● Task requirements: Please identify each line in the records that contains the string "中断的响应次序是在同时发生多个不同中断类的中断请求时" and copy those lines in full.

● Exercise inputs:
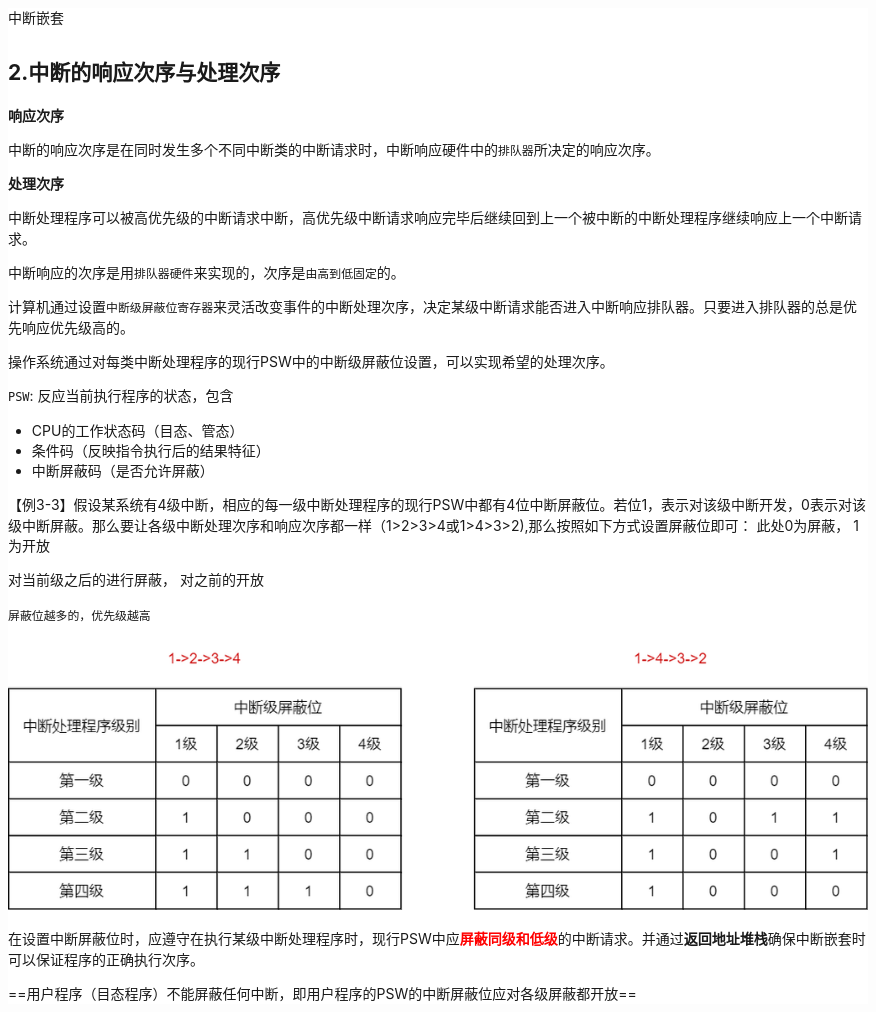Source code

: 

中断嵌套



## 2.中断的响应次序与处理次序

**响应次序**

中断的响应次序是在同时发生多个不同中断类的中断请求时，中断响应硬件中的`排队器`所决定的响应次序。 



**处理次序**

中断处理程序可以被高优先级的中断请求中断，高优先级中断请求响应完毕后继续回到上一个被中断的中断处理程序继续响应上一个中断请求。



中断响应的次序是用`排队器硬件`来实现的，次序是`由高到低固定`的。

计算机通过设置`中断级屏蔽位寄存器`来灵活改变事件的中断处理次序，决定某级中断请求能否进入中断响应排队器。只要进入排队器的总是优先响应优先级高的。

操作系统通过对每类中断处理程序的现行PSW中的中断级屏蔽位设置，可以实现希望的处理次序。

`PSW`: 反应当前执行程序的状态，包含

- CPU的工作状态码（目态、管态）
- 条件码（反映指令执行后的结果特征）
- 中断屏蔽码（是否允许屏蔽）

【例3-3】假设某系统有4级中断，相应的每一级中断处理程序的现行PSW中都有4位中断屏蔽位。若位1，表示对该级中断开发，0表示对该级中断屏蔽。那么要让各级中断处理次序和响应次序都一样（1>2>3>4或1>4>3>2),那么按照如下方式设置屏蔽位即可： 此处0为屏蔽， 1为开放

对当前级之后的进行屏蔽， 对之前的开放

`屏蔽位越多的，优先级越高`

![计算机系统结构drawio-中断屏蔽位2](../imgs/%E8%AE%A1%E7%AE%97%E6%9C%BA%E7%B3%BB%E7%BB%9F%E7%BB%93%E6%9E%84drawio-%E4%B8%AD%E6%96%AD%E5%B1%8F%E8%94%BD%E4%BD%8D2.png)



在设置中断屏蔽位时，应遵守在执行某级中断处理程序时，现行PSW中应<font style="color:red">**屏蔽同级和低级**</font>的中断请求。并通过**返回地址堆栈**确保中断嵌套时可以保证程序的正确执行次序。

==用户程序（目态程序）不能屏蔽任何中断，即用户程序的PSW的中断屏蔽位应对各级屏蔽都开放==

● Completed exercise:
中断的响应次序是在同时发生多个不同中断类的中断请求时，中断响应硬件中的`排队器`所决定的响应次序。 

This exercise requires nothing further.